• YOUR TASKS
1. Using the article on the James Williams album at Maybeck, decide whether each statement agrees with it: (a) The album was recorded in Oakland, California. (b) The album came out on the Concord label. (c) The album features solo performances. Answer yes or no for each and quote the deciding words.
2. Name every label on the bulleted facts at the top of the article on the James Williams album at Maybeck.
3. Extend the article on the James Williams album at Maybeck with a further paragraph that follows its final sentence.
==== SELECTED TEXT
Live album by James Williams
- Recorded: August 27 1995
- Venue: Maybeck Recital Hall, Berkeley, California
- Genre: Jazz
- Label: Concord

= James Williams at Maybeck =

James Williams at Maybeck: Maybeck Recital Hall Series Volume Forty-Two is an album of solo performances by jazz pianist James Williams.

==Music and recording==
The album was recorded at the Maybeck Recital Hall in Berkeley, California. on August 27 1995. The material is mostly pop and jazz standards.
========
==== ENTRIES PROVIDED
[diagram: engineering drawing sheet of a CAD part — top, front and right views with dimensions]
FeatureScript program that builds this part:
========
==== ENTRIES PROVIDED
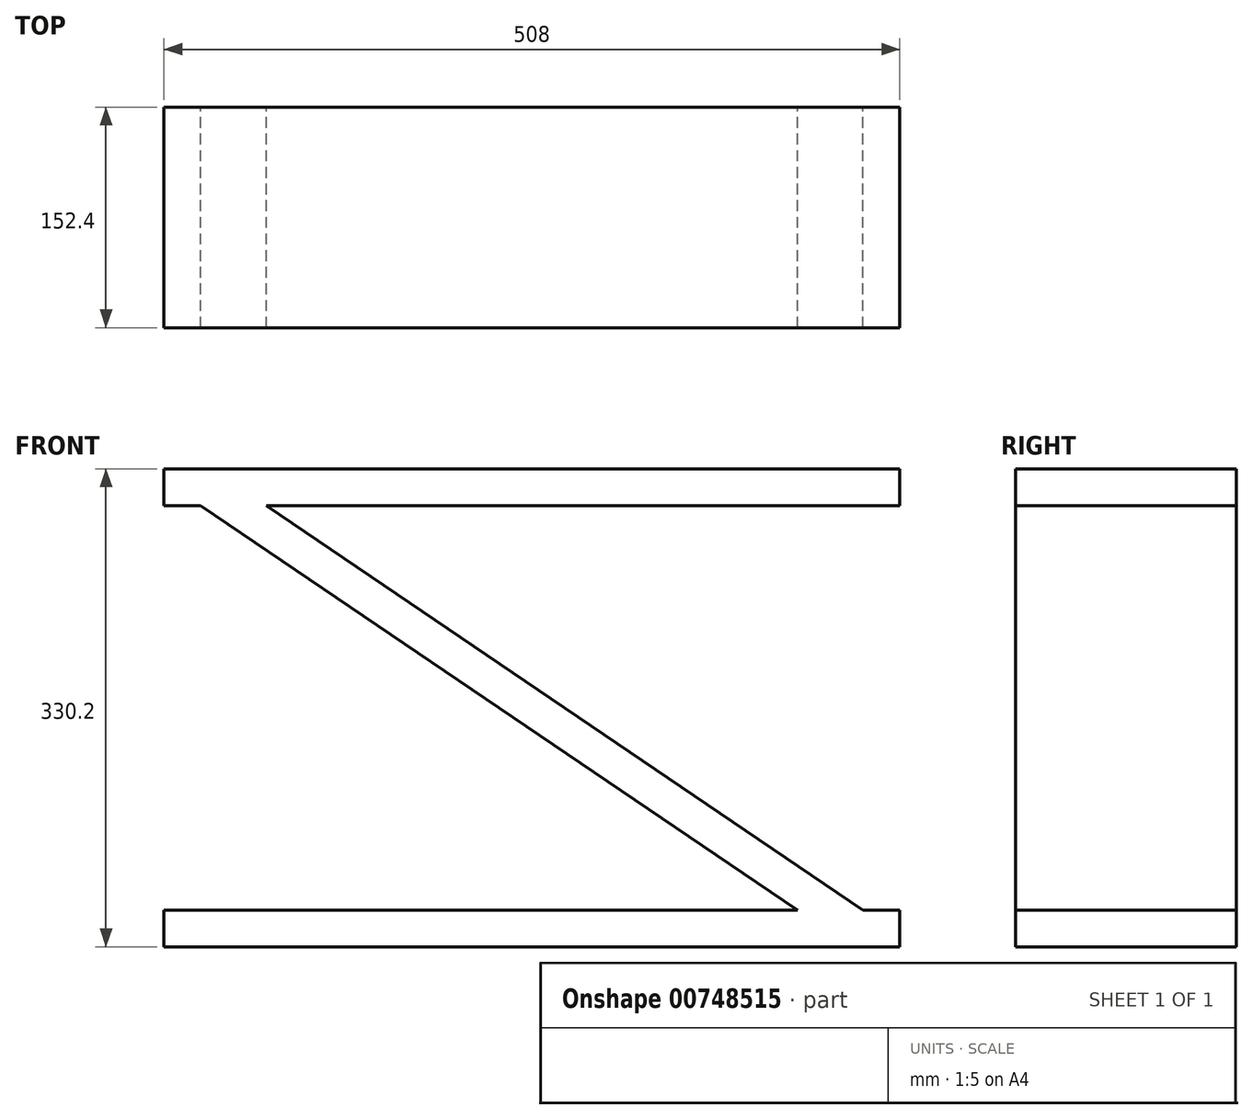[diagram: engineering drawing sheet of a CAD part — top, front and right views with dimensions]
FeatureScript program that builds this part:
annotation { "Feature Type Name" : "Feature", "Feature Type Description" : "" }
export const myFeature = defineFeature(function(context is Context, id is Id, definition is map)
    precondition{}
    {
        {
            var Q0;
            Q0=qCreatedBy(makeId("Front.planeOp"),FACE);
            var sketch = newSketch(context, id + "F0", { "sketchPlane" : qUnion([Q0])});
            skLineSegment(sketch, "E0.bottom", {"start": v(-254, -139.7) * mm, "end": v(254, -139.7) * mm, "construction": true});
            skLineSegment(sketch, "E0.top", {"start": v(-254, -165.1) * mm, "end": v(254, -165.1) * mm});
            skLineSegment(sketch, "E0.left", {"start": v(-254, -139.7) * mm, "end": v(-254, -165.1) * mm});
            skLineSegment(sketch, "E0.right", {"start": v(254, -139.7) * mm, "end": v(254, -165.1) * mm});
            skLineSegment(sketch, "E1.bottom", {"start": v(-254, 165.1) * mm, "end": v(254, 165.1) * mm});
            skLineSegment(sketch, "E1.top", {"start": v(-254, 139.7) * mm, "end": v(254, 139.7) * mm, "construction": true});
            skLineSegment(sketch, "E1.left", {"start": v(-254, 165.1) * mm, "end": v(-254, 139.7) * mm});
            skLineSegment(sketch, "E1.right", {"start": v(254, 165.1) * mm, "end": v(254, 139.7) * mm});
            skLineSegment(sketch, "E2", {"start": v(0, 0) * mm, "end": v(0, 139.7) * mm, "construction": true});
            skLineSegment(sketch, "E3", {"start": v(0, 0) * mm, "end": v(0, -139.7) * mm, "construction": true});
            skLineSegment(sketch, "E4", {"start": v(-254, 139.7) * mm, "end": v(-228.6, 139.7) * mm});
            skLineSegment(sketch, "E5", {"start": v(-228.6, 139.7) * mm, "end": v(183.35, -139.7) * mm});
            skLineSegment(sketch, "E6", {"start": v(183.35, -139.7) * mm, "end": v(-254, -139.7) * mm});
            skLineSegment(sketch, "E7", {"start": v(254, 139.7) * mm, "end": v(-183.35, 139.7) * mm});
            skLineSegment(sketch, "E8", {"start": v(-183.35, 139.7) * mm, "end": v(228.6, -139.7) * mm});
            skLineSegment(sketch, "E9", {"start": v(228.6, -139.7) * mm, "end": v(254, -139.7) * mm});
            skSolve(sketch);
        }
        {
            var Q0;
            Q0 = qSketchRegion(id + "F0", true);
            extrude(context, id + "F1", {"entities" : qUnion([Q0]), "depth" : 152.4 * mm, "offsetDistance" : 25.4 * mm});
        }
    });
========
==== ENTRIES PROVIDED
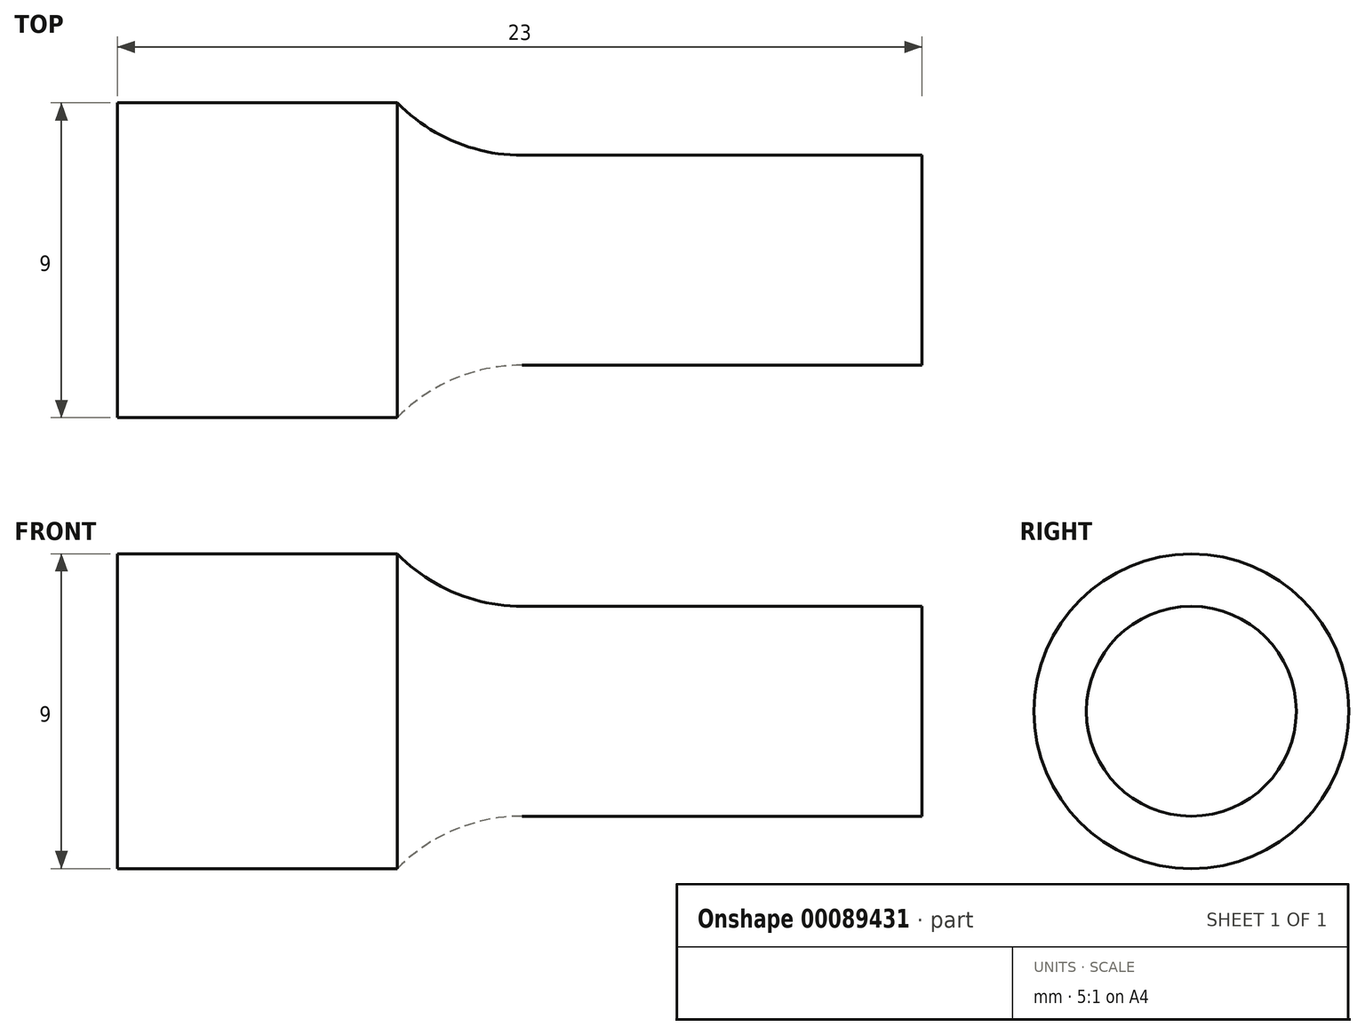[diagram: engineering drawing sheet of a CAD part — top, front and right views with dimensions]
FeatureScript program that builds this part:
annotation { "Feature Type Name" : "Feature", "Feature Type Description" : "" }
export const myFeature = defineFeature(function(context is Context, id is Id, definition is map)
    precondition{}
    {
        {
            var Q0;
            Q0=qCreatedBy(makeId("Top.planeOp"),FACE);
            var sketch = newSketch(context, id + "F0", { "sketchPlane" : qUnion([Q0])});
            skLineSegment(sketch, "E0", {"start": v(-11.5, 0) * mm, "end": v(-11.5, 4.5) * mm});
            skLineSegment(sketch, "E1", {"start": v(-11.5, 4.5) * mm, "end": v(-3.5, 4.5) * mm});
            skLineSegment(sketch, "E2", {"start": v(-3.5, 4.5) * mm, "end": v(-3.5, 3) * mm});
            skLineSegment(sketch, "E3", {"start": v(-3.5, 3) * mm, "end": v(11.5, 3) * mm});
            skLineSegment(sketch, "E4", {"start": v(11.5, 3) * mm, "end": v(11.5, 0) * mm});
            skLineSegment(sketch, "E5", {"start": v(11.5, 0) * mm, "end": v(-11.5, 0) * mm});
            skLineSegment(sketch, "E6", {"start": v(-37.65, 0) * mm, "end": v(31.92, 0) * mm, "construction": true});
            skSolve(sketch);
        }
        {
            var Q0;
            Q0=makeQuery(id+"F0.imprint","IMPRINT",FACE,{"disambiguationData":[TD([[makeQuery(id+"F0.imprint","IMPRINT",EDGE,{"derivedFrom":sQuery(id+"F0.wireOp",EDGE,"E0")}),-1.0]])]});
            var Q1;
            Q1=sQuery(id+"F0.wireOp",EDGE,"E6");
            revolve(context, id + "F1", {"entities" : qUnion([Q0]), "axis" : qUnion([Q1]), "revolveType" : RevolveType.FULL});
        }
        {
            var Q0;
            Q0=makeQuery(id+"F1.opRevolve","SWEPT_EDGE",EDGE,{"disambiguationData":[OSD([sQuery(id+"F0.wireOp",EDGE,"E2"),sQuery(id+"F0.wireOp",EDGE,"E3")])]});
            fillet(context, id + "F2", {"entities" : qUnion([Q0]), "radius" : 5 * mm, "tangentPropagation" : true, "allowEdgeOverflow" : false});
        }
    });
========
• OUTPUTS FOR THE TASKS
1.
(a) No: "Venue: Maybeck Recital Hall, Berkeley, California"
(b) Yes: "Label: Concord"
(c) Yes: "an album of solo performances by jazz pianist James Williams"

2. Recorded, Venue, Genre, Label

3.
==Release and reception==

James Williams at Maybeck was released by Concord Records. The AllMusic reviewer concluded: "this CD is a pleasing, often reflective possible capstone to the long Maybeck project". The Los Angeles Times reviewer indicated that solo playing accentuated Williams's style, and concluded that the album was "One of the 10 best in Concord's distinguished Maybeck series". Pianist Liam Noble described the performance of "'Round Midnight": "Williams really hangs on to the mood and, he gives us only one statement of the tune and then out, there’s a world of ideas and originality and, above all, authenticity in what he does in these four short minutes".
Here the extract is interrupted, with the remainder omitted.